The brief argues that "the government's focus on Apple's allegedly anti-competitive activities was misplaced, because Apple's conduct, in fact, enhanced competition by increasing e-book output, the number of e-book titles, and the number of e-book distributors, which led to technological improvements in the e-book market and enhanced freedom of expression and access to e-books." They noted that Apple's entry into the market "actually increased competition, as demonstrated by the fall of Amazon's market share from 90% in 2010 to around 60% two years later."

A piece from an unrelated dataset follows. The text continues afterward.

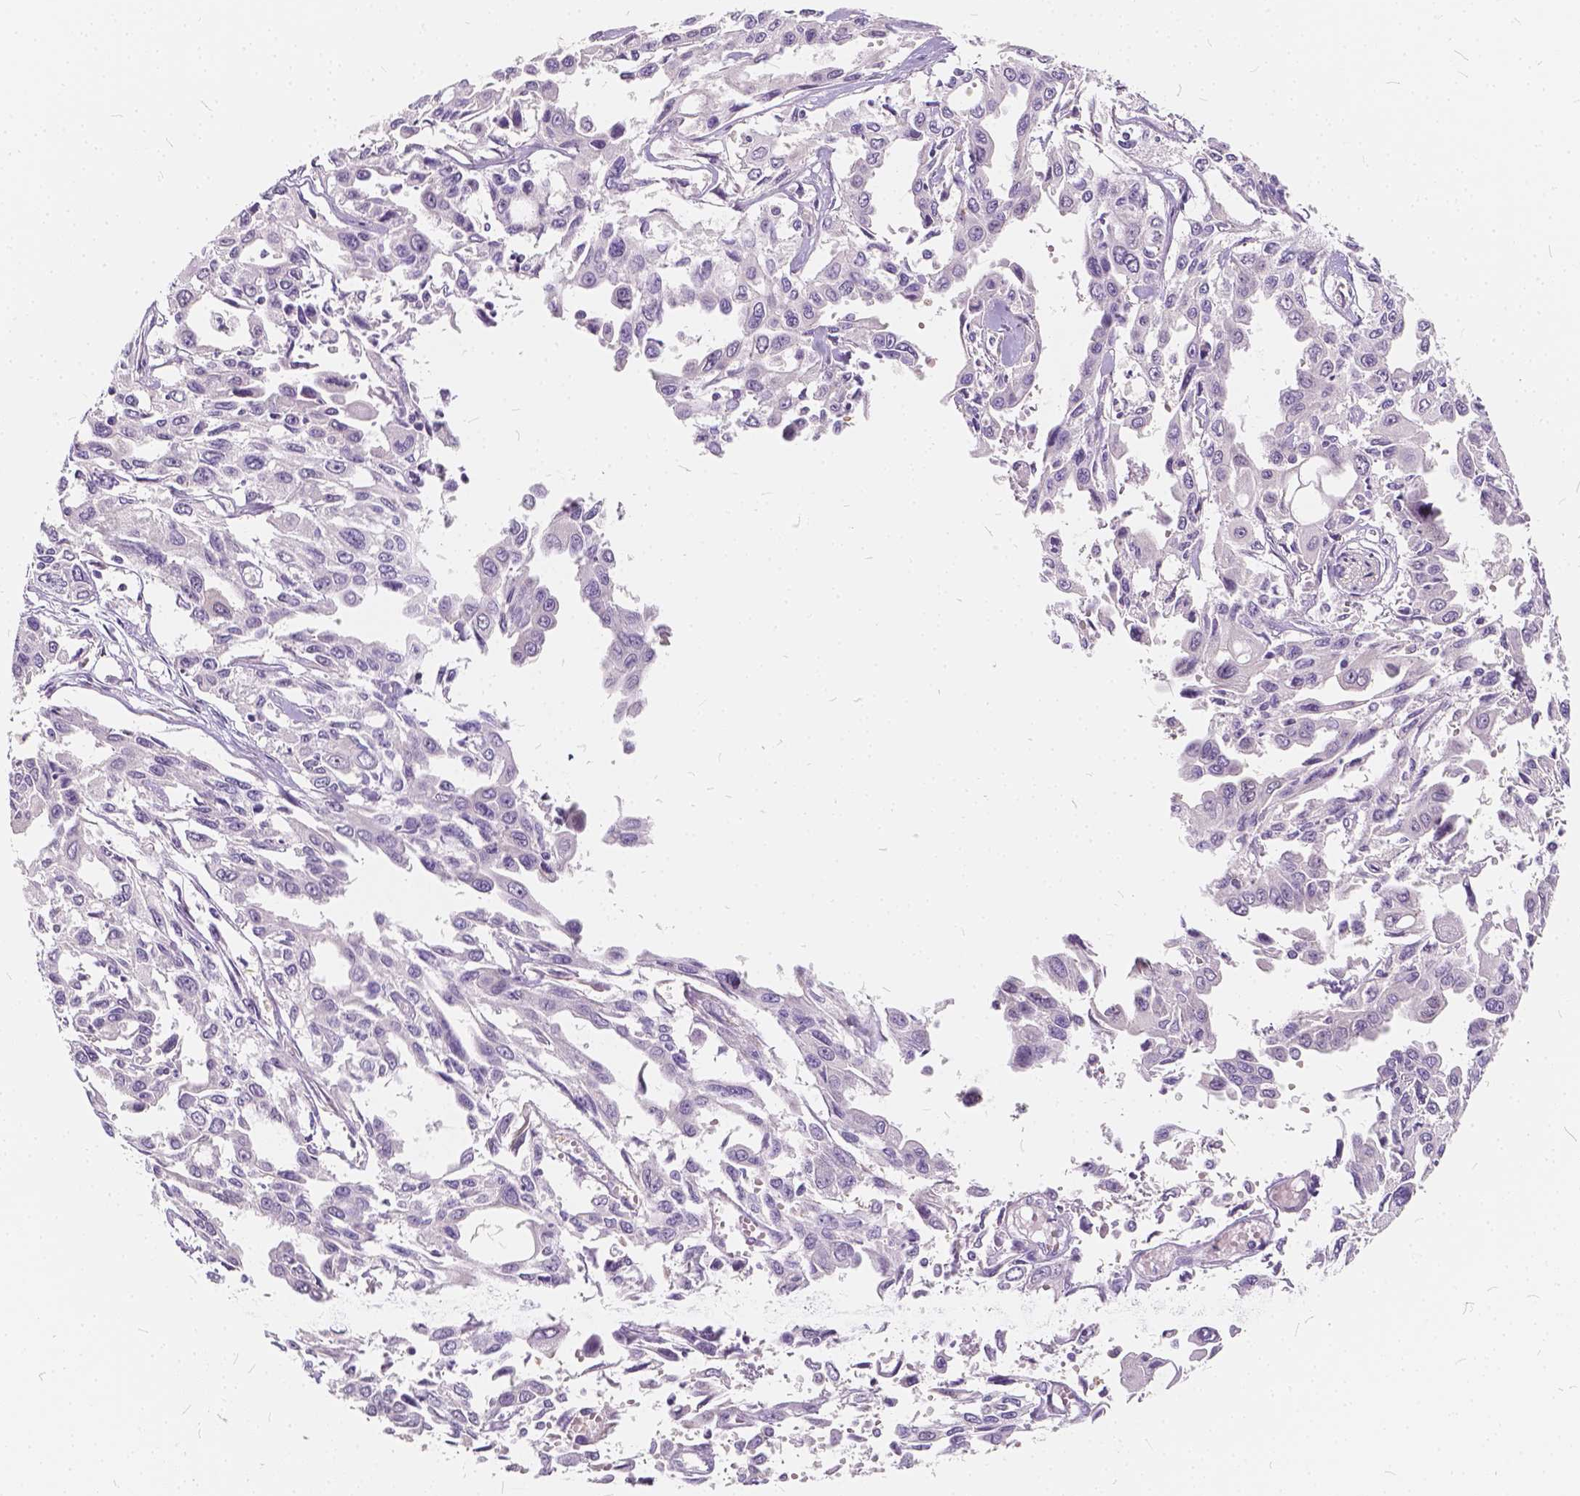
{"staining": {"intensity": "negative", "quantity": "none", "location": "none"}, "tissue": "pancreatic cancer", "cell_type": "Tumor cells", "image_type": "cancer", "snomed": [{"axis": "morphology", "description": "Adenocarcinoma, NOS"}, {"axis": "topography", "description": "Pancreas"}], "caption": "Protein analysis of pancreatic cancer exhibits no significant expression in tumor cells.", "gene": "KIAA0513", "patient": {"sex": "female", "age": 55}}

The brief highlights "the damaging effect on e-book publishing as well as the future of authorship that occurs when e-book distribution is in the hands of a single company." As the brief states, "Absent correction, the lower court's wooden approach threatens to undermine the very objective of antitrust law--to ensure robust competition."
The brief cites the dispute last year between Amazon and Hachette over e-book pricing that involved various punitive measures taken by Amazon against Hachette, including removing the ability to preorder titles, thus creating a "disastrous" effect for authors about to publish books.
ABA CEO Oren Teicher commented: "Booksellers firmly believe in the importance of competition, a robust and diverse environment for authors and readers, and a healthy marketplace of ideas. We believe Apple's participation in the e-books market strengthened all those goals."
Author Douglas Preston, founder of Authors United, said, "We authors feel strongly that diversity, competition, and the free flow of ideas are key to a healthy marketplace of books. The numbers unequivocally show that Apple's entry into the e-book market increased competition and gave authors and publishers greater choice in how content was delivered to the reading public."
Authors Guild executive director Mary Rasenberger called the case "critical to anyone interested in a competitive and diverse literary marketplace. We fundamentally question the wisdom of the Second Circuit's use of antitrust law to punish a business arrangement that demonstrably increased competition in the e-book marketplace."